Obtenir ce genre de statut a souvent un prix. Cela fait ainsi longtemps que Bob Marley n’est plus qu’un poster, le titre d’un spectacle sur Broadway. Pire: une marque. Les héritiers Marley n’ont ainsi jamais lésiné sur le merchandising, utilisant la figure rasta pour vendre des casques, des montres, du café, ou même du… cannabis. Et la musique là-dedans? On y vient. A la faveur de l’anniversaire de la star -qui aurait eu 70 ans cette année-, la machine à rééditions devrait tourner à plein régime. En commençant par ce Easy Skanking, qui se focalise sur la face « live » du mont Marley…

Le dernier exercice du genre avait pu laisser sceptique. Sorti en 2011, Live Forever était le témoignage souvent « soniquement » boîteux de l’ultime concert de Marley. Voilà au moins un reproche qu’on ne peut pas faire à Easy Skanking: la qualité de l’enregistrement est impeccable. Capté en juin 1978, à Boston, il revient sur l’un des points culminants de la carrière de Marley. Celui-ci vient de publier Kaya, successeur d’Exodus, chef-d’oeuvre sorti à peine un an plus tôt. A ses côtés, les Wailers proposent un line-up de feu, avec les « historiques »Aston Barrett (basse) et son frère Carlton (batterie), Tyrone Downie (clavier), Junior Marvin (guitare)… Plus affûtés que jamais, ils troussent un groove reggae faussement nonchalant, réellement luxuriant, ponctué par les interventions des I-Threes. Le concert de Boston démarre ainsi sur un faux rythme (Slave Driver, Burnin’ & Lootin). Le temps de chauffer la machine probablement. Dès I Shot The Sheriff, elle va s’emballer une première fois. Passé l’inamovible No Woman No Cry, Marley et sa bande s’embarquent dans une odyssée reggae héroïque: il faut écouter les huit minutes de Jamming, orgie rythmique électrisée par le chanteur messianique. En rappel, Marley revient avec une triplette irrésistible: War, Get Up Stand Up, Exodus, à l’enfilade. Usés jusqu’à la corde, ils restent pourtant ces rares moments où le message politique s’accommode d’une suavité musicale inouïe.

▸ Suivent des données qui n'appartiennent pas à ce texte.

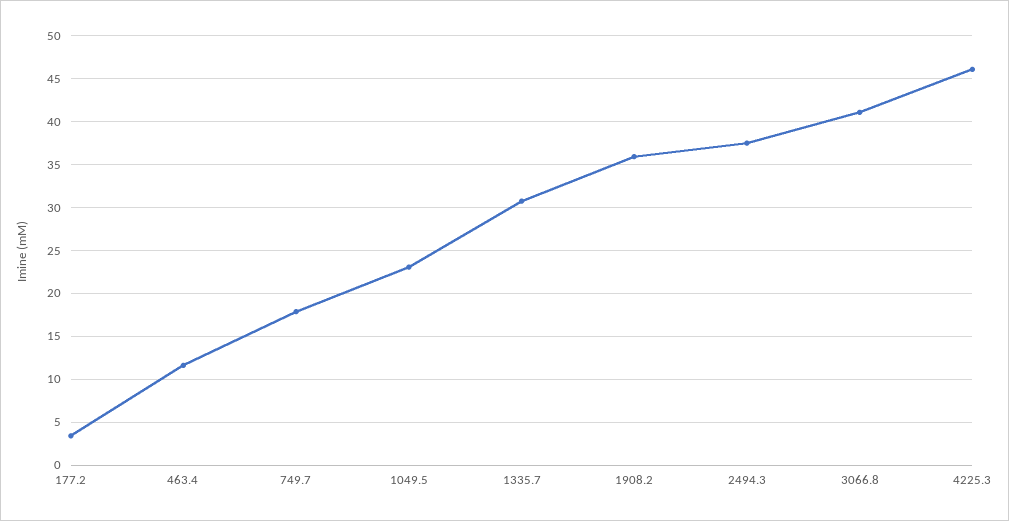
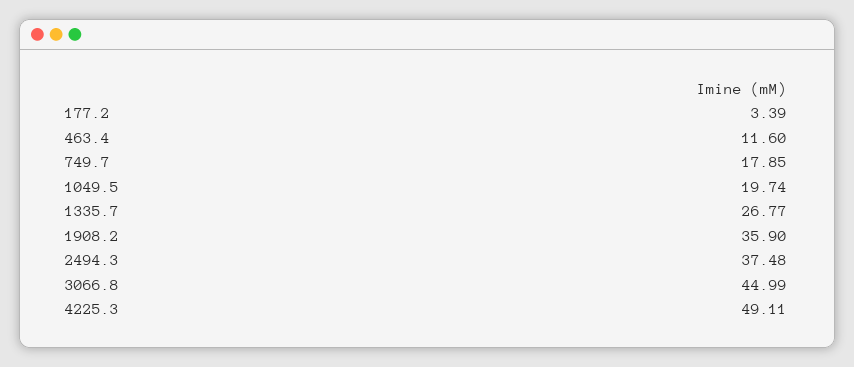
  {
    "177.2": 3.39,
    "463.4": 11.6,
    "749.7": 17.85,
-   "1049.5": 23,
+   "1049.5": 19.74,
-   "1335.7": 31,
+   "1335.7": 26.77,
    "1908.2": 35.9,
    "2494.3": 37.48,
-   "3066.8": 41,
+   "3066.8": 44.99,
-   "4225.3": 46
+   "4225.3": 49.11
  }

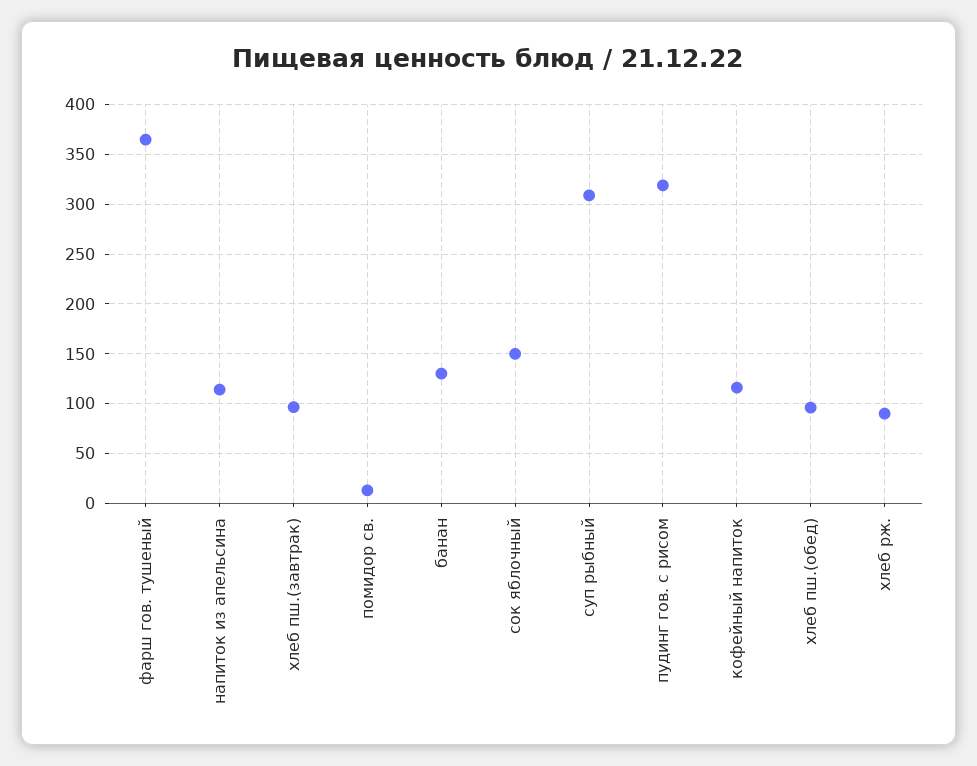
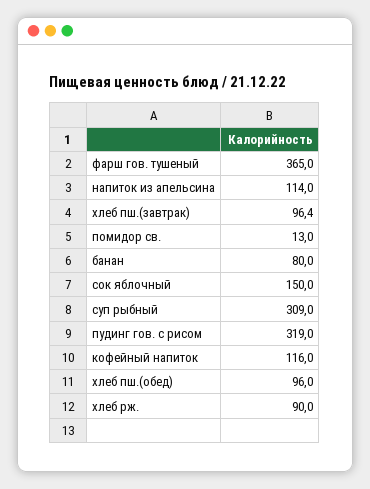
  {
    "фарш гов. тушеный": 365,
    "напиток из апельсина": 114,
    "хлеб пш.(завтрак)": 96.4,
    "помидор св.": 13,
-   "банан": 130,
+   "банан": 80,
    "сок яблочный": 150,
    "суп рыбный": 309,
    "пудинг гов. с рисом": 319,
    "кофейный напиток": 116,
    "хлеб пш.(обед)": 96,
    "хлеб рж.": 90
  }

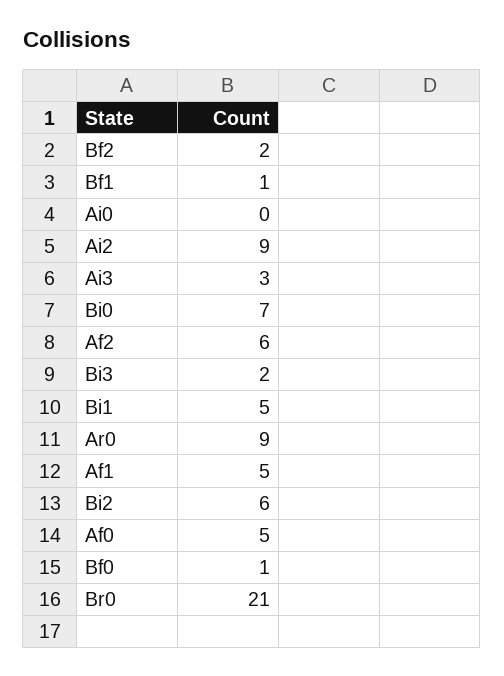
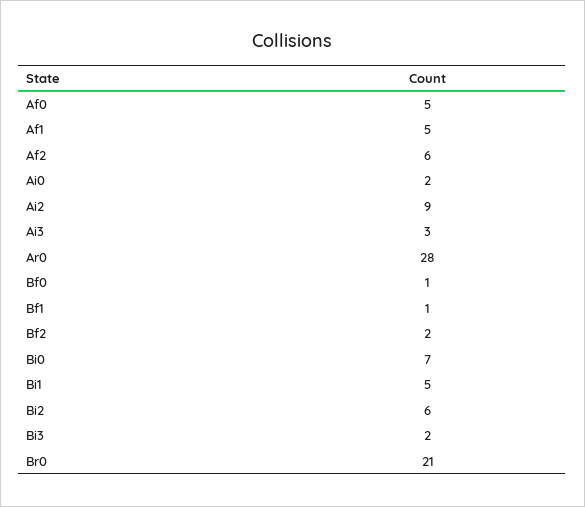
  {
    "Bf2": 2,
    "Bf1": 1,
-   "Ai0": 0,
+   "Ai0": 2,
    "Ai2": 9,
    "Ai3": 3,
    "Bi0": 7,
    "Af2": 6,
    "Bi3": 2,
    "Bi1": 5,
-   "Ar0": 9,
+   "Ar0": 28,
    "Af1": 5,
    "Bi2": 6,
    "Af0": 5,
    "Bf0": 1,
    "Br0": 21
  }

A noter que le CD est accompagné d’un DVD. Il est composé de sept morceaux tournés par un mystérieux « fan » que Marley avait laissé filmer depuis le premier rang. Drôle d’objet, largement dispensable, il ne suffit toutefois pas à gâcher le plaisir. Si Easy Skanking ne déboulonnera pas les intouchables que sont Live! (1975) et Babylon By Bus (1978), il est en effet une piqûre de rappel bienvenue, une preuve supplémentaire du génie Marley.